According to Nyachae, the money didn’t come from Moi’s business earnings because “the companies would have collapsed.”
But, interestingly, according to Nyachae, Moi never called him to release public money to him, but it was there in plenty.
“I
went to State House, saw a room ringed with briefcases,” says Koigi
Wamwere, adding that Moi never gave out money out of generosity. “He
knew everybody had a price and could be bought.”

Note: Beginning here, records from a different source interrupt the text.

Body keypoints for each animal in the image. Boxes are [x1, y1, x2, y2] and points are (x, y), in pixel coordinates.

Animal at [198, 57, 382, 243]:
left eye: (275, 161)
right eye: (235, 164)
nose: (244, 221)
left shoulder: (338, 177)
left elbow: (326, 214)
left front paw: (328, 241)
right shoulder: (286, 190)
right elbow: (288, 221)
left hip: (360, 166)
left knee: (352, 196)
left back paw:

“There were briefcases. Big boxes used to come in every day” adds Dr Leakey.
The
signature of Moi’s years of absolute power came in 1988, his tenth year
in office. Political dissent had been completely subdued, and Moi’s
word was law. In a dramatic departure from convention, Moi got rid of
the secret ballot election and in its place, he introduced mlolongo,
Kiswahili for queue.
Under this system, voters simply
lined up behind the candidate of their choice. Polling officers drawn
from the provincial administration then counted the voters but only
declared as winners the candidates preferred by the Moi power centre.
The
1990s began on a sour note for President Moi and Kanu. In March 1990,
Foreign Affairs Minister Dr Robert Ouko disappeared from his home in
Koru near Kisumu. His charred remains were found a few days later in Got
Alila, a hillside not too far from his home. Angry demonstrations
rocked the country as Kenyans decried what they saw as a return of
political assassinations. Eager to keep his name clean, Moi invited the
British Scotland Yard to investigate Ouko’s death.
Moi’s confidants Energy Minister Nicholas Biwott and Office of the
President PS Hezekiah Oyugi were briefly held over Ouko’s death and
released. A judicial commission of inquiry headed by Justice Evan
Gicheru was dismissed before it completed its work. To date, the killer
of Robert Ouko has not been publicly identified.
In the
same year, another suspicious death was to rock Moi’s regime. Defying a
death threat by cabinet minister Peter Okondo, the fiercely vocal
Anglican Bishop Alexander Muge travelled to Busia and just as warned by
Okondo, did not leave alive. Muge was killed in a road accident in
Turbo, but many believe it was an assassination.